(Assignment): Please repeat the entries word for word and keep the images out.

- - - -

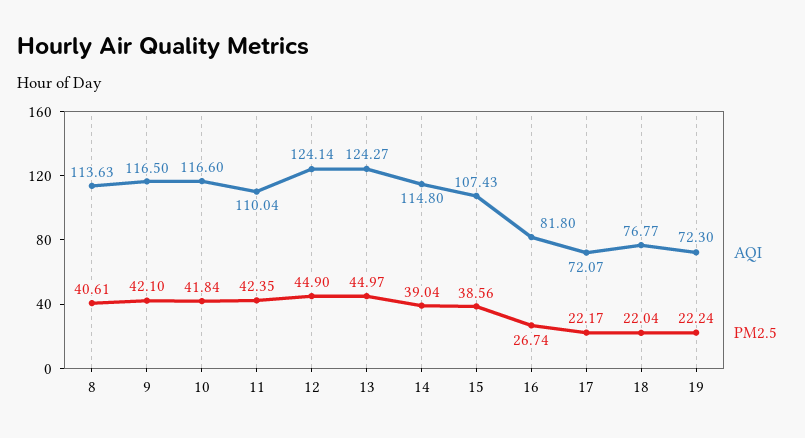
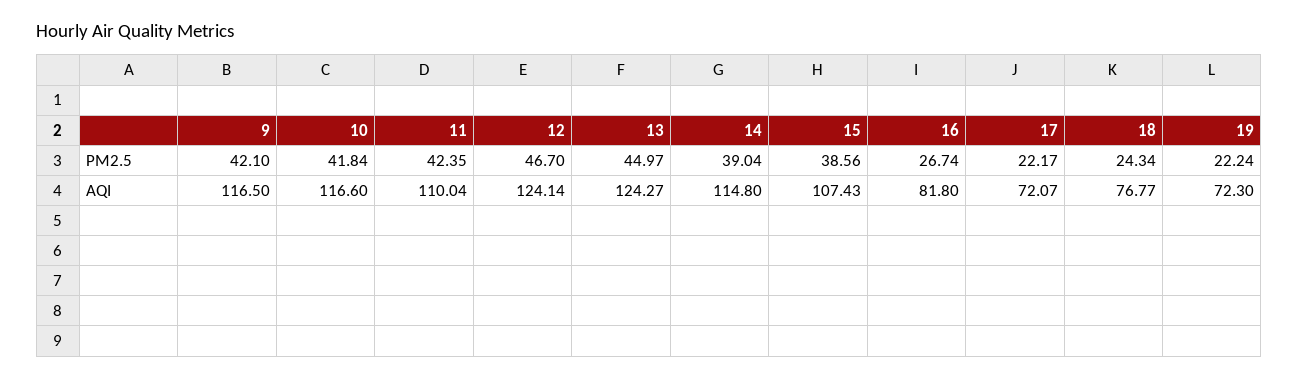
AQI, 8: 113.63 -> none
PM2.5, 8: 40.61 -> none
PM2.5, 12: 44.9 -> 46.7
PM2.5, 18: 22.04 -> 24.34

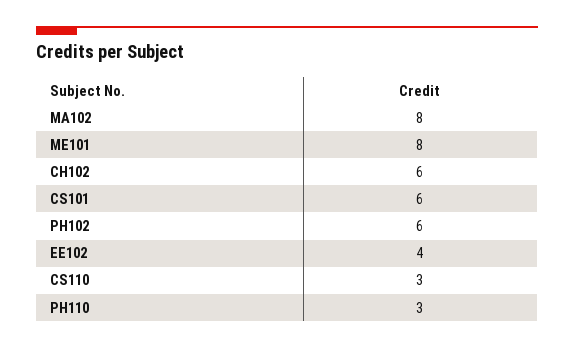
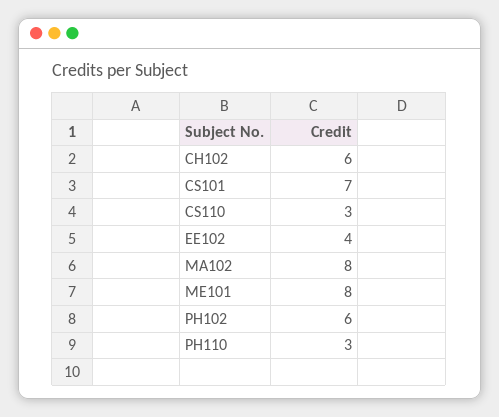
CS101: 6 -> 7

- - - -

(Solution for this exercise):
AQI, 8: 113.63 -> none
PM2.5, 8: 40.61 -> none
PM2.5, 12: 44.9 -> 46.7
PM2.5, 18: 22.04 -> 24.34

CS101: 6 -> 7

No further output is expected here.